One of the most important points of a policy is, that the peril should be stated in perfect good faith. There ought to be no concealment, and, in short, the non-communication of an essential fact vitiates the policy. But this concealment, which is supposed to vitiate, must be some essential concealment, that is to say, something which falsifies the aspect of the adventure, or unduly diminishes the appearance of the risk. Honesty is, in fact, the best policy which the insured can pursue towards the underwriter.
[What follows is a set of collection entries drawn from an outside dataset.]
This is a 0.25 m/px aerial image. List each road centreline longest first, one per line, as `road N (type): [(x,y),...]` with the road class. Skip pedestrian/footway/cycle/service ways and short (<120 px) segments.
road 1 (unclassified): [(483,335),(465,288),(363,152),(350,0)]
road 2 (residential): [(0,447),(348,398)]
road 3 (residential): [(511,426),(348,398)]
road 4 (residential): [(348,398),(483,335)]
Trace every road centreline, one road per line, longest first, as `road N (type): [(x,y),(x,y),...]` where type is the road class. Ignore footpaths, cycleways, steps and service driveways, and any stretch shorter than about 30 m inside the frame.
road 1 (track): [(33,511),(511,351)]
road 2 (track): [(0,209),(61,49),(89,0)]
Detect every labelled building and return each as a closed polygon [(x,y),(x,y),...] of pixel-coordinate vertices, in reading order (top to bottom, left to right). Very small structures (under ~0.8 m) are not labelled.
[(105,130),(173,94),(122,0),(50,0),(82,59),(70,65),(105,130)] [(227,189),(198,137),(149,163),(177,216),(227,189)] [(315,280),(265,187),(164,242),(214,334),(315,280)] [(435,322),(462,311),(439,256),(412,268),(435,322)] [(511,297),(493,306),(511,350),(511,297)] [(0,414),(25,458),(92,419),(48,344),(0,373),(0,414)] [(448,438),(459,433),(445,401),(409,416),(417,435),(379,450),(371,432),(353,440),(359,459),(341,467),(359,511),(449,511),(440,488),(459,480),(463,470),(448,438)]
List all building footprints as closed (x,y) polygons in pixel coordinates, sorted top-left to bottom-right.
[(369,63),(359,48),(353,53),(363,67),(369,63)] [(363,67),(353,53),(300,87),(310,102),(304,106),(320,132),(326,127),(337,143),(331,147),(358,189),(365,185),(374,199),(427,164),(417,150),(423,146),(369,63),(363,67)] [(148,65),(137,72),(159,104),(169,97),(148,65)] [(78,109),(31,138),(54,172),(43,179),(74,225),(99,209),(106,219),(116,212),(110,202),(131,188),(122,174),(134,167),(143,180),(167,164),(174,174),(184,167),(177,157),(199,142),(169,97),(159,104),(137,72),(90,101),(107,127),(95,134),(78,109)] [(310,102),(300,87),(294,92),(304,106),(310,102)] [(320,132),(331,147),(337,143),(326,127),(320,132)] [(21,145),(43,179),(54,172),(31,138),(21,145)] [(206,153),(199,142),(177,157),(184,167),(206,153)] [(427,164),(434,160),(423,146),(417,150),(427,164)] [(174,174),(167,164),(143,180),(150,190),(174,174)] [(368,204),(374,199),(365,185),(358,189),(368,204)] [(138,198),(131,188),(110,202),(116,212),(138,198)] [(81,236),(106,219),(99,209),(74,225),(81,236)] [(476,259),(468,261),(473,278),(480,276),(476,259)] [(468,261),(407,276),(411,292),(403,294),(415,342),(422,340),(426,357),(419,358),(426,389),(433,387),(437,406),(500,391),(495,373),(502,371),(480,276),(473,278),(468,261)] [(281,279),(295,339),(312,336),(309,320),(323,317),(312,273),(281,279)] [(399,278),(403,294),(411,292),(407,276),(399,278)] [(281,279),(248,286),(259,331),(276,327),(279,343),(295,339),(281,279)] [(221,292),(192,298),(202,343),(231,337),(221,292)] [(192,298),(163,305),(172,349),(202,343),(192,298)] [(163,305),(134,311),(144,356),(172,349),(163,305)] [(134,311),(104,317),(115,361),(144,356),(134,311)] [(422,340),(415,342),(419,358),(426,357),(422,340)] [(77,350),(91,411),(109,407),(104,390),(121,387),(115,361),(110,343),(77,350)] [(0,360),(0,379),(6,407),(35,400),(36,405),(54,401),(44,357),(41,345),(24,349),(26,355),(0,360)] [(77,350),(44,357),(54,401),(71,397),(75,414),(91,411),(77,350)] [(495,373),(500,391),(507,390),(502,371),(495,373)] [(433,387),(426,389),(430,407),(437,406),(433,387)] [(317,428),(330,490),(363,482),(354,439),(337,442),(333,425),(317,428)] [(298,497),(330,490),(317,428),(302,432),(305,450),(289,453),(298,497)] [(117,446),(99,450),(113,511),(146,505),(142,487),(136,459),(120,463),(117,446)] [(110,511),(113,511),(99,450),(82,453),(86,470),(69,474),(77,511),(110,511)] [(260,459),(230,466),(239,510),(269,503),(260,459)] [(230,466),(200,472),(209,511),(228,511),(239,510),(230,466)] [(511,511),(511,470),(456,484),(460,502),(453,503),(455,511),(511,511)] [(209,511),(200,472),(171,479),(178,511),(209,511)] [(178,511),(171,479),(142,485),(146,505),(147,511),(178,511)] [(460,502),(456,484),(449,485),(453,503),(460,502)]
A valued policy must not be over-valued ; and if the adventure of the merchant be illegal, that is to say, either contravening our own municipal law or the laws of nations, the insurance is vitiated.
A common mode of insurance, is called contingent insurance of an absent vessel, the policy containing the words "lost or unlost," in French mercantile phraseology, " sur bonnes ou mauvaises nouvelles." But this is voided by a fraudulent representation on the part of the insured, who, if he have intelligence of any disaster having happened to the vessel, and then covers himself by an insurance, the underwriter may, on proof of this unfair advantage, resist payment. The law assumes that the chapter of accidents, having closed unfavourably for that ship, her hopes are eliminated; for insurance pre-supposes chances pro and contra. The recovery of insurance on fire peril is also avoided by goods being put on board in a state of eflervesence; in such a case, the risk began outside the limit or framework established by the policy; for insurance, as already stated, comprises perils generated or contingent, after the goods are put on board, and until the arrival in port, Other perils are always stated in the policy, such as the Queen's enemies, pirates, jettison, and barratry, which are frauds by the master or mariners. The essential character of barratry being intentional fraud. Bad seamanship, or negligence, by which a ship or goods may be damaged or lost, not being barratry—a word derived from the Italian word baratto, used in the Venetian "Consolato del Mare."